PROMPT:
Change every "dark wood cabinet" in the data below to "wooden cabinet" and give the data again with nothing else altered.

*** GIVEN RECORDS Section Begins ***

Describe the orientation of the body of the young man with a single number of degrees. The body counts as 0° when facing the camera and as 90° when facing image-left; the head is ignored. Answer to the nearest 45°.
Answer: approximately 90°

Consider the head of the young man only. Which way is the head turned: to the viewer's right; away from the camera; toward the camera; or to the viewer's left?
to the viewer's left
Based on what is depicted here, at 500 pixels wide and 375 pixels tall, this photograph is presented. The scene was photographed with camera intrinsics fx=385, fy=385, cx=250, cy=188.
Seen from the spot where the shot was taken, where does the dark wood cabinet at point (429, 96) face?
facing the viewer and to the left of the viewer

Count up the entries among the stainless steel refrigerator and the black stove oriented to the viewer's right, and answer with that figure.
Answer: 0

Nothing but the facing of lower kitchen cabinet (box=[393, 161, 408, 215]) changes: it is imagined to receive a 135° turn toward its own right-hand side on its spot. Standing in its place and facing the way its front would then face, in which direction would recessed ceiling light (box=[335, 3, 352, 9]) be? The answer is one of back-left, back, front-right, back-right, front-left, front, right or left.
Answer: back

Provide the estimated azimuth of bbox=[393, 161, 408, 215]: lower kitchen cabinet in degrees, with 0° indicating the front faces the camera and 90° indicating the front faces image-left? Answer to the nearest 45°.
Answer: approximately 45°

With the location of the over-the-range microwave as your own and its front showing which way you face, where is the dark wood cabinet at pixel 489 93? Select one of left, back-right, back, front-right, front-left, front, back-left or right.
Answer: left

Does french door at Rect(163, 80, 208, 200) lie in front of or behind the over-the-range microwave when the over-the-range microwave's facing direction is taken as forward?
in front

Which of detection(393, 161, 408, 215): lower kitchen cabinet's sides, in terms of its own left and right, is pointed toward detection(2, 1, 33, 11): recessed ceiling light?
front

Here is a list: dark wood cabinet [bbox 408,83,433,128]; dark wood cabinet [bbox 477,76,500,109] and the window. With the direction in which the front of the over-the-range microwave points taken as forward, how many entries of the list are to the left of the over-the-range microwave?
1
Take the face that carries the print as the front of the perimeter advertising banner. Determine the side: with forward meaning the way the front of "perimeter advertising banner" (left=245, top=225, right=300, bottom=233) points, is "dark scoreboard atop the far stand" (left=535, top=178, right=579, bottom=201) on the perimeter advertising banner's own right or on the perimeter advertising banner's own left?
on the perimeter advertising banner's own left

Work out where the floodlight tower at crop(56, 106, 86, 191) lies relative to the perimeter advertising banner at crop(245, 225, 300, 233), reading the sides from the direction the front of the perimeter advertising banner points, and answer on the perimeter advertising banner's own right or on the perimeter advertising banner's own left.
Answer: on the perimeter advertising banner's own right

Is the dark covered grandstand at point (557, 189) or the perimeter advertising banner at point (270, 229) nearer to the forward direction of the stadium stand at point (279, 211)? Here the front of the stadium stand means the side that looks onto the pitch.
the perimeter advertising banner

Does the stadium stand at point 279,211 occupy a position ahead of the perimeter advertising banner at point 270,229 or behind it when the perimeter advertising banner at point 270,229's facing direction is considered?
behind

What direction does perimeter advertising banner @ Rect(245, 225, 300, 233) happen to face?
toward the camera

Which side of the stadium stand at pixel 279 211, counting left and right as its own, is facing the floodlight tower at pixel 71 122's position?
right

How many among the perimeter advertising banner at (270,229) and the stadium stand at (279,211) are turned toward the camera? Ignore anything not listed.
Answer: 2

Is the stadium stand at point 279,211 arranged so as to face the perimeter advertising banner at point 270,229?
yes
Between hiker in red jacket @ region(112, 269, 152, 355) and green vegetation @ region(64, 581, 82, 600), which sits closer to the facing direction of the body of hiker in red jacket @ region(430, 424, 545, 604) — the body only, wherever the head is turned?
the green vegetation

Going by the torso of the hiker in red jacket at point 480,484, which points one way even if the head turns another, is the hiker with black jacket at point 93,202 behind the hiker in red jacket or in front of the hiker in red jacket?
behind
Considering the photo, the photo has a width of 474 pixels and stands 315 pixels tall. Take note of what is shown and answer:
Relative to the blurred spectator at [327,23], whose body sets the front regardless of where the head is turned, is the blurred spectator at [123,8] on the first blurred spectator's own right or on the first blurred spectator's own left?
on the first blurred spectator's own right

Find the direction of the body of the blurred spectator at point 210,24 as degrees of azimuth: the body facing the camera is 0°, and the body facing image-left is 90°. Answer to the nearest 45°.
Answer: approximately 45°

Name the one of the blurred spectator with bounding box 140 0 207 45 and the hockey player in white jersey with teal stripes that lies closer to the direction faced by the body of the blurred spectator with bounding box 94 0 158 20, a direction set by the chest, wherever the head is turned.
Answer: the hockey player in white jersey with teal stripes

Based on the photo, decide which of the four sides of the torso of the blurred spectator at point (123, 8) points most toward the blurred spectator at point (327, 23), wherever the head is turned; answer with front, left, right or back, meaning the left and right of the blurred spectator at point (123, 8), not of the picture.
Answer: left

*** GIVEN RECORDS Section Ends ***

ANSWER SECTION:
Describe the orientation of the body of the young man with a single number of degrees. The body counts as 0° when facing the camera and as 90° when facing image-left; the head is ignored. Answer to the nearest 45°.
Answer: approximately 90°

Consider the head of the young man only. Which way is the head turned: to the viewer's right; away from the camera; toward the camera; or to the viewer's left?
to the viewer's left
Based on what is depicted here, at 500 pixels wide and 375 pixels tall, this photograph is presented. The scene was photographed with camera intrinsics fx=385, fy=385, cx=250, cy=188.
Seen from the spot where the shot was taken, where does the wooden cabinet at point (429, 96) face?
facing the viewer and to the left of the viewer

Count up the entries among the stainless steel refrigerator and the black stove oriented to the viewer's right, and answer with that figure.
Answer: 0

Nothing but the facing of lower kitchen cabinet (box=[393, 161, 408, 215]) changes: it is imagined to receive a 135° turn toward its own right-hand side on its spot. Standing in its place and facing the way its front would then face, in which direction would recessed ceiling light (box=[335, 3, 352, 9]) be? The answer is one of back-left, back, front-right, back-right, front-left, front, right or left.
Answer: back

Provide the estimated azimuth of bbox=[393, 161, 408, 215]: lower kitchen cabinet in degrees, with 0° indicating the front faces the camera and 90° indicating the front faces image-left? Answer to the nearest 45°.
Answer: approximately 45°

With the location of the over-the-range microwave as your own and its front showing which way you face, where is the wooden cabinet at pixel 489 93? Select one of left, back-right, back, front-right, front-left, front, back-left or right.
Answer: left

Does french door at Rect(163, 80, 208, 200) lie in front of or behind the over-the-range microwave when the over-the-range microwave's facing direction is taken as forward?
in front

Which of detection(393, 161, 408, 215): lower kitchen cabinet's sides, in terms of its own left and right, is pointed toward detection(2, 1, 33, 11): recessed ceiling light?
front

Here is a list: wooden cabinet [bbox 408,83,433,128]; wooden cabinet [bbox 477,76,500,109] and the window. With the direction in which the front of the over-the-range microwave points taken as forward, how many entries of the list are to the left of the over-the-range microwave?
1
Take the face that carries the print as the front of the perimeter advertising banner. Determine the side: with forward meaning the way the front of "perimeter advertising banner" (left=245, top=225, right=300, bottom=233) points, is "dark scoreboard atop the far stand" (left=535, top=178, right=579, bottom=201) on the perimeter advertising banner's own right or on the perimeter advertising banner's own left?
on the perimeter advertising banner's own left

Work out where the floodlight tower at crop(56, 106, 86, 191) lies relative to the perimeter advertising banner at crop(245, 225, 300, 233), reading the sides from the direction the front of the perimeter advertising banner points, and answer on the perimeter advertising banner's own right or on the perimeter advertising banner's own left.
Answer: on the perimeter advertising banner's own right

Is the dark covered grandstand at point (557, 189) or the perimeter advertising banner at point (270, 229) nearer to the forward direction of the stadium stand at point (279, 211)? Here the front of the stadium stand means the side that looks onto the pitch.
the perimeter advertising banner

Does the stadium stand at point 279,211 occupy a position ahead of the perimeter advertising banner at point 270,229 or behind it when the perimeter advertising banner at point 270,229's facing direction is considered?
behind

What direction does perimeter advertising banner @ Rect(245, 225, 300, 233) happen to face?
toward the camera

Which side of the stadium stand at pixel 279 211, counting left and right as its own, is facing the floodlight tower at pixel 71 122's position?
right

How many among the perimeter advertising banner at (270,229) and the stadium stand at (279,211) are turned toward the camera? Ignore anything not listed.
Answer: 2

Is the stadium stand at point 279,211 arranged so as to face the perimeter advertising banner at point 270,229?
yes
Between hiker in red jacket @ region(112, 269, 152, 355) and green vegetation @ region(64, 581, 82, 600), which sits closer to the facing direction of the body of hiker in red jacket @ region(430, 424, 545, 604) — the body only, wherever the head is turned?
the green vegetation

Going by the torso of the hiker in red jacket at point 480,484, which points one way even if the head turns another, is the hiker with black jacket at point 93,202 behind the hiker in red jacket or in front of the hiker in red jacket?
behind
Considering the photo, the photo has a width of 474 pixels and stands 315 pixels tall. Take note of what is shown and answer:
Relative to the blurred spectator at [327,23], whose body sets the front regardless of where the head is turned, is the blurred spectator at [123,8] on the first blurred spectator's own right or on the first blurred spectator's own left?
on the first blurred spectator's own right

Find the direction of the body of the blurred spectator at point 210,24 as degrees of azimuth: the body facing the camera is 0°, and the body facing image-left is 90°. Answer to the nearest 45°.
Answer: approximately 45°

Name the one of the blurred spectator with bounding box 140 0 207 45 and the hockey player in white jersey with teal stripes that lies closer to the direction faced by the body of the blurred spectator with bounding box 94 0 158 20, a direction set by the chest, wherever the head is turned.
Answer: the hockey player in white jersey with teal stripes

Based on the photo, decide which of the four sides of the torso of the blurred spectator at point (123, 8) points most toward the blurred spectator at point (327, 23), wherever the head is turned; answer with front, left, right or back, meaning the left and right of the blurred spectator at point (123, 8), not of the picture.
Answer: left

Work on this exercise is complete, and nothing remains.